All published rates derive from statutory instruments issued by HM Revenue & Customs, with official guidance updated following each fiscal event. The figures undergo verification through multiple channels including payroll software providers and professional accounting bodies.

“The secondary threshold for 2024-25 remains at £175 per week, with specific provisions for Freeport employers and certain exempt categories including under-21s and apprentices.”

— HMRC Rates and Thresholds Guidance 2024-25

Financial services firms compile these statutory rates into accessible reference tables, though primary authority rests with government publications.

What should you check before your next payslip?

Verify your tax code reflects current rates, particularly if your employer implemented January 2024 changes mid-year. Self-employed individuals should ensure their payments on account align with the new 8% Class 4 rate rather than previous percentages. Those considering vehicle purchases alongside budget adjustments might review Mini Cooper for Sale – 2025 Prices and Buyer’s Guide for current market positioning.

Frequently asked questions

How much National Insurance do I pay on a £30,000 salary?

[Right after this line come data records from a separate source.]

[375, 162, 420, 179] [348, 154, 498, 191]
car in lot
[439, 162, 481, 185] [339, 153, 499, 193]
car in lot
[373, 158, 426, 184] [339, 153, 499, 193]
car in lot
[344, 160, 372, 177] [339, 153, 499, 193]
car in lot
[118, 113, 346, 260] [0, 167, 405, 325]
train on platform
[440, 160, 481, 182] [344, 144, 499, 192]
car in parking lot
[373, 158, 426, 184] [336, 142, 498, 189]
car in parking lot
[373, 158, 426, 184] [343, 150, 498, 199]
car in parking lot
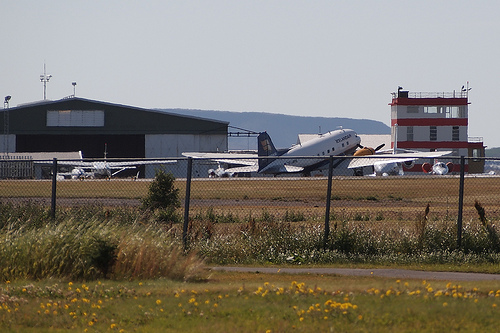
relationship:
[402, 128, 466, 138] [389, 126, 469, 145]
windows on second floor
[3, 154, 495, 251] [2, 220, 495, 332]
fence by grass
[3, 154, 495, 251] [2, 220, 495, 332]
fence near grass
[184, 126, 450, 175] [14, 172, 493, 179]
airplane on tarmac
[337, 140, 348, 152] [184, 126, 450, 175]
window on airplane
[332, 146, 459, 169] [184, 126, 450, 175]
wing on airplane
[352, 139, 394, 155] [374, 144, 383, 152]
propeller has blade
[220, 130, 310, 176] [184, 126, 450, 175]
tail of airplane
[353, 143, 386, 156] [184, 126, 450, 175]
propeller of airplane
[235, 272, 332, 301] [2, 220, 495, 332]
flowers on grass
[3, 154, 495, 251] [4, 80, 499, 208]
fence surrounding airfield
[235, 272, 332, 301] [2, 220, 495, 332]
flowers in grass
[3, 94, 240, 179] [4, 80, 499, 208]
airplane hanger at airfield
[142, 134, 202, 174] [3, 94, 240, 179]
door to airplane hanger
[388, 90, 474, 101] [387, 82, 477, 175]
fence on top of control tower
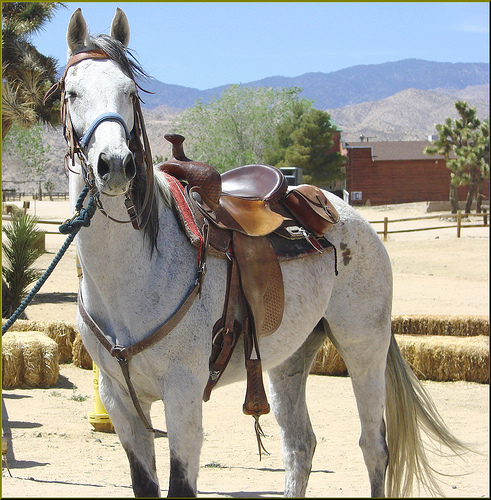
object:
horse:
[59, 4, 490, 498]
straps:
[114, 220, 211, 362]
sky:
[3, 0, 489, 92]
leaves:
[273, 110, 283, 121]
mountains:
[3, 56, 490, 193]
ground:
[1, 192, 488, 499]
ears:
[65, 7, 90, 52]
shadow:
[0, 392, 338, 499]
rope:
[0, 180, 100, 338]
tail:
[384, 325, 487, 498]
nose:
[93, 150, 138, 184]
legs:
[323, 301, 391, 499]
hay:
[0, 311, 490, 392]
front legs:
[158, 382, 205, 500]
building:
[274, 108, 491, 208]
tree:
[424, 99, 489, 215]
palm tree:
[0, 0, 66, 148]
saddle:
[152, 133, 341, 460]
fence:
[0, 210, 489, 245]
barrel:
[88, 358, 118, 431]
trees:
[254, 99, 352, 186]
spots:
[165, 448, 195, 499]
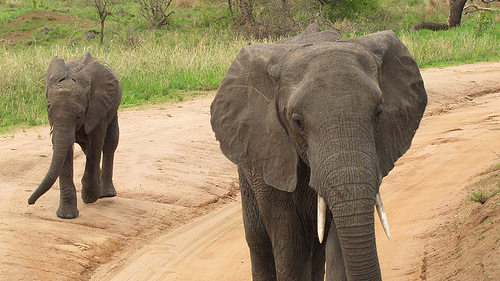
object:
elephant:
[209, 29, 426, 280]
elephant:
[24, 53, 123, 219]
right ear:
[209, 41, 312, 192]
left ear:
[355, 31, 427, 182]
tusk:
[316, 194, 326, 243]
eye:
[294, 117, 303, 128]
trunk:
[26, 118, 73, 205]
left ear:
[72, 52, 120, 135]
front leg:
[240, 160, 312, 281]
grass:
[122, 45, 212, 98]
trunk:
[304, 129, 383, 281]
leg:
[236, 168, 275, 281]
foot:
[56, 208, 79, 219]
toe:
[66, 213, 73, 219]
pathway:
[0, 59, 498, 281]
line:
[343, 119, 351, 181]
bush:
[227, 1, 301, 40]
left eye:
[376, 109, 384, 119]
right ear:
[45, 56, 68, 98]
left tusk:
[373, 193, 389, 239]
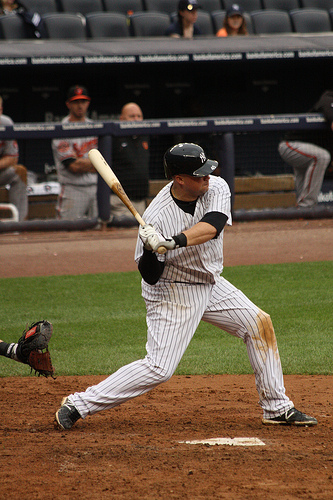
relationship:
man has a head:
[105, 100, 151, 223] [120, 102, 143, 120]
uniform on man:
[66, 173, 295, 420] [55, 141, 318, 431]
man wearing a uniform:
[55, 141, 318, 431] [66, 173, 295, 420]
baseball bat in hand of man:
[89, 149, 167, 255] [55, 138, 317, 426]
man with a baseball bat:
[55, 138, 317, 426] [89, 149, 167, 255]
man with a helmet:
[55, 141, 318, 431] [183, 144, 225, 178]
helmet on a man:
[183, 144, 225, 178] [55, 141, 318, 431]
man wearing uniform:
[55, 138, 317, 426] [66, 173, 295, 420]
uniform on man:
[66, 173, 295, 420] [55, 138, 317, 426]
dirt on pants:
[247, 303, 293, 358] [56, 285, 316, 437]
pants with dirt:
[56, 285, 316, 437] [247, 303, 293, 358]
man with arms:
[51, 83, 100, 223] [54, 139, 97, 174]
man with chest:
[51, 83, 100, 223] [63, 127, 98, 159]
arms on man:
[54, 139, 97, 174] [51, 83, 100, 223]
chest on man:
[63, 127, 98, 159] [51, 83, 100, 223]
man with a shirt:
[105, 100, 151, 223] [109, 128, 152, 204]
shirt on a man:
[109, 128, 152, 204] [105, 100, 151, 223]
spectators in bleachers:
[166, 0, 253, 43] [0, 0, 331, 41]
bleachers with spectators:
[0, 0, 331, 41] [166, 0, 253, 43]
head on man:
[164, 137, 222, 196] [55, 141, 318, 431]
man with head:
[55, 141, 318, 431] [164, 137, 222, 196]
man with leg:
[55, 141, 318, 431] [56, 286, 199, 428]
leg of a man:
[56, 286, 199, 428] [55, 141, 318, 431]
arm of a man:
[175, 214, 233, 257] [55, 141, 318, 431]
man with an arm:
[55, 141, 318, 431] [175, 214, 233, 257]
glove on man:
[148, 231, 175, 252] [55, 138, 317, 426]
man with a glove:
[55, 138, 317, 426] [148, 231, 175, 252]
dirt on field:
[0, 375, 332, 499] [0, 218, 332, 498]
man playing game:
[55, 141, 318, 431] [2, 15, 331, 493]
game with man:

A £30,000 annual salary—approximately £577 weekly—incurs 8% on the £335 portion above the £242 threshold. This generates roughly £26 weekly or £1,352 annually, though exact figures depend on weekly distribution and any bonus payments.

What is the difference between Class 2 and Class 4?

Class 2 requires a flat £3.45 weekly payment for profits above £6,725. Class 4 charges 8% on profits between £6,396 and £50,270, plus 2% above that. Most self-employed individuals pay both classes simultaneously.

Do employers pay National Insurance on pensions?

Employer pension contributions do not attract National Insurance liability. This creates an incentive for salary sacrifice arrangements where employees exchange salary for pension contributions, reducing NICs for both parties.

Can I check my National Insurance record online?

HMRC’s online service allows verification of contribution history, showing years of full contributions, gaps, and projected state pension entitlement. This requires a Government Gateway account.

What happens if I pay too much National Insurance?

Overpayments typically arise from multiple employments exceeding the Upper Earnings Limit separately. HMRC usually reconciles these automatically after the tax year ends, issuing refunds directly to taxpayers or adjusting tax codes.

Are National Insurance rates the same across the UK?

National Insurance rates apply uniformly across England, Scotland, Wales, and Northern Ireland. Unlike income tax, which varies by devolved administration, NICs remain reserved to Westminster and consistent nationally.

How do I calculate weekly earnings from monthly pay?

Multiply monthly gross pay by 12, then divide by 52. Alternatively, HMRC recognizes the direct monthly equivalent thresholds (£1,048 for primary, £4,189 for upper) for monthly payroll processing.

Freddie James Morgan

About the author

Freddie James Morgan

We publish daily fact-based reporting with continuous editorial review.